However, the problem persists, and dhcpcd outputs the same error as above.

----------

## mike155

Your/etc/dhcpcd.conf looks good  :Smile: 

Dhcpcd 8.0.2 is pretty new. Could it be a bug? What happens if you go back to dhcpcd 7.2.3 (stable)?

----------

## bobby_tables

 *mike155 wrote:*   

> What happens if you go back to dhcpcd 7.2.3 (stable)?

 

That's it! I downgraded dhcpcd to 7.2.3 and no longer have an error. I noticed that "dhcp_envoption 213: Operation not supported" is still among the outputs, but it should be a non-critical error.
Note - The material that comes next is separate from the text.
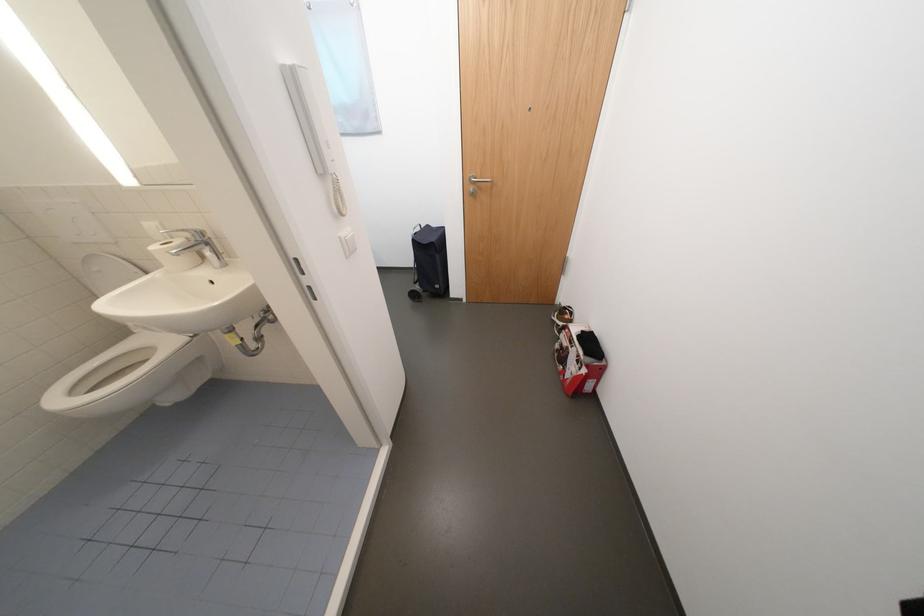
The width and height of the screenshot is (924, 616). Describe the element at coordinates (347, 240) in the screenshot. I see `a white light switch` at that location.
I'll look into filing a bug tomorrow, and will add a link here once I do so.

Thanks again!

----------

## UberLord

This should be fixed in dhcpcd-8.0.2-r1?

Can you test it?

I'm planning on releasing dhcpcd-8.0.3 over the next few days and would love to know if it's now fixed or needs another look at!

----------

## UberLord

Actually, it might need this patch as well:

https://roy.marples.name/cgit/dhcpcd.git/commit/?id=469ba0eff1cf0fd65edfd3e7679273662b9673a2

Or try the dhcpcd-9999 ebuild.

----------

## bobby_tables

 *UberLord wrote:*   

> Actually, it might need this patch as well:
> 
> https://roy.marples.name/cgit/dhcpcd.git/commit/?id=469ba0eff1cf0fd65edfd3e7679273662b9673a2
> 
> Or try the dhcpcd-9999 ebuild.

 

Thank you for your work! I'm tracking the master branch currently (a09f60c2) and everything is working fine now.

Thanks again, looking forward to 8.0.3!

----------

## UberLord

dhcpcd-8.0.3 is now in portage  :Smile: 

----------